California's three largest investor-owned utilities are renewing their complaints over rooftop solar, according to a story this morning on the business website As more and more homeowners install rooftop solar panels and sell power back to the grid, utilities say they are passing as much as $1.3 billion in costs on to other customers.

Not mentioned by the utilities: the more than $15 billion ratepayers across the state will need to pay to build new transmission lines if we meet the state's renewable energy mandates without rooftop solar.

According to the article, the state's three largest investor-owned utilities -- San Diego GHas & Electric (SDG&E), Southern California Edison (SCE), and Pacific Gas & Electric (PG&E) -- estimate that once the state hits its legal upper limit on net-metered solar, the utilities will be passing along hundreds of millions of dollars in costs to ratepayers without solar panels. SDG&E will be getting $200 million a year from non-solar ratepayers; SCE about $400 million, and PG&E about $700 million.

By comparison, SDG&E's Sunrise Powerlink transmission line, which was built with the ostensible intention of moving renewable energy from Imperial County to San Diego, is being funded entirely by ratepayers to the tune of $1.9 billion dollars. SDG&E isn't griping over that cost to its ratepayers, likely because the utility will likely earn $1.6 billion in total profits on the transmission line over its 58-year expected lifespan.

In 2009, a report by the Renewable Energy Transmission Initiative -- a body composed of agencies and utilities -- forecast that in order to build enough utility-scale renewable energy capacity to comply with California's Renewable Portfolio Standard, the state would have to build $15.7 billion worth of new transmission lines. That was up from $12 billion forecast a couple months earlier by the CPUC. Costs for that new transmission, which will certainly be higher by the time they're actually built, would be borne by ratepayers.

It's understandable that investor-owned utilities are upset about losses due to rooftop solar and other locally owned distributed generation: the explosion in new technology threatens the utilities' business models, much as advances in recording and duplicating technology threatened the music industry's business models.

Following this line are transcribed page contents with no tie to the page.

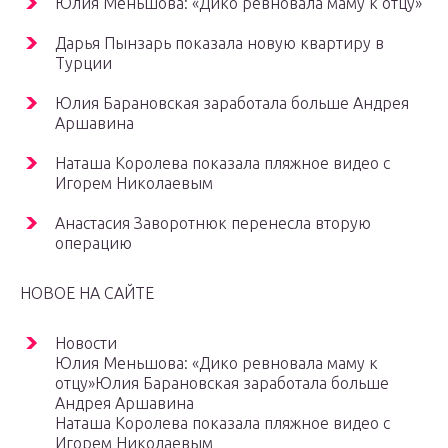
Юлия Меньшова: «Дико ревновала маму к отцу»
Дарья Пынзарь показала новую квартиру в
Турции
Юлия Барановская заработала больше Андрея
Аршавина
Наташа Королева показала пляжное видео с
Игорем Николаевым
Анастасия Заворотнюк перенесла вторую
операцию
НОВОЕ НА САЙТЕ
Новости
Юлия Меньшова: «Дико ревновала маму к
отцу»Юлия Барановская заработала больше
Андрея Аршавина
Наташа Королева показала пляжное видео с
Игорем Николаевым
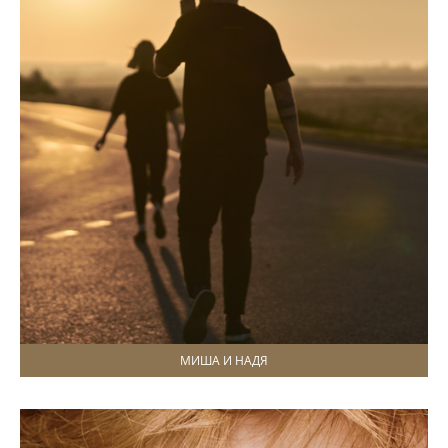
МИША И НАДЯ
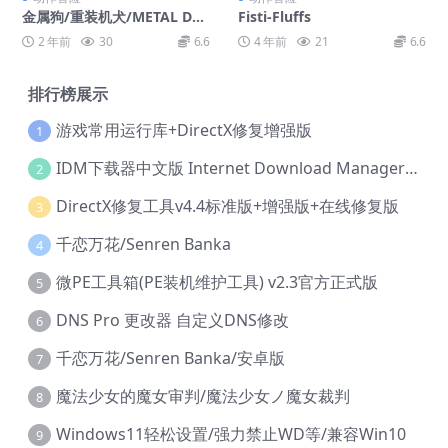
金属狗/重装机犬/METAL DO
Fisti-Fluffs
GS
2 年前
30
6.6
4 年前
21
6.6
排行榜展示
游戏常用运行库+DirectX修复增强版
1
IDM下载器中文版 Internet Download Manager v6.42.36 IDM
2
DirectX修复工具v4.4标准版+增强版+在线修复版
3
千恋万花/Senren Banka
4
微PE工具箱(PE装机维护工具) v2.3官方正式版
5
DNS Pro 更改器 自定义DNS修改
6
千恋万花/Senren Banka/安卓版
7
魔法少女的魔女审判/魔法少女ノ魔女裁判
8
Windows11轻松设置/强力禁止WD等/兼容Win10
9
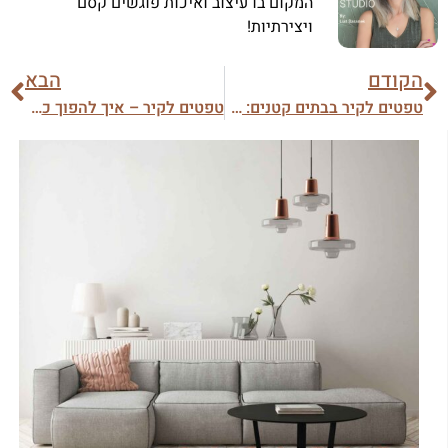
המקום בו עיצוב ואיכות פוגשים קסם
ויצירתיות!
הקודם
הבא
טפטים לקיר בבתים קטנים: איך מגדילים בעזרתם את המרחב?
טפטים לקיר – איך להפוך כל חלל למושלם?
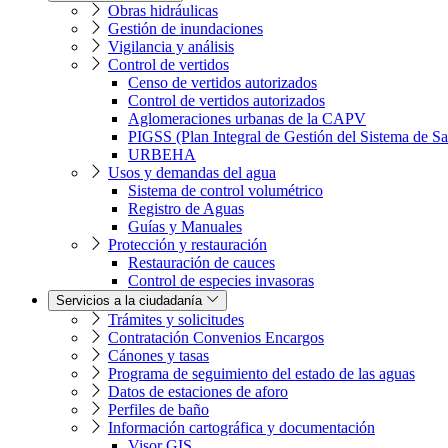
Obras hidráulicas
Gestión de inundaciones
Vigilancia y análisis
Control de vertidos
Censo de vertidos autorizados
Control de vertidos autorizados
Aglomeraciones urbanas de la CAPV
PIGSS (Plan Integral de Gestión del Sistema de S
URBEHA
Usos y demandas del agua
Sistema de control volumétrico
Registro de Aguas
Guías y Manuales
Protección y restauración
Restauración de cauces
Control de especies invasoras
Servicios a la ciudadanía
Trámites y solicitudes
Contratación Convenios Encargos
Cánones y tasas
Programa de seguimiento del estado de las aguas
Datos de estaciones de aforo
Perfiles de baño
Información cartográfica y documentación
Visor GIS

As Bloomberg reports, the utilities' complaints haven't gotten far:

So far, regulators haven't been sympathetic to utilities' complaints about rooftop solar power. The California Public Utilities Commission rejected in January San Diego Gas's request to impose a "network use charge" that would have added a fee to customers with rooftop solar panels.

But for ratepayers concerned about utility warnings that they may have to foot the bill for someone else's solar panels, consider this: every rooftop solar installation lowers the chance you'll be on the hook for almost $16 billion in transmission lines. And these days, with third party solar leasing firms, you can always just get your own.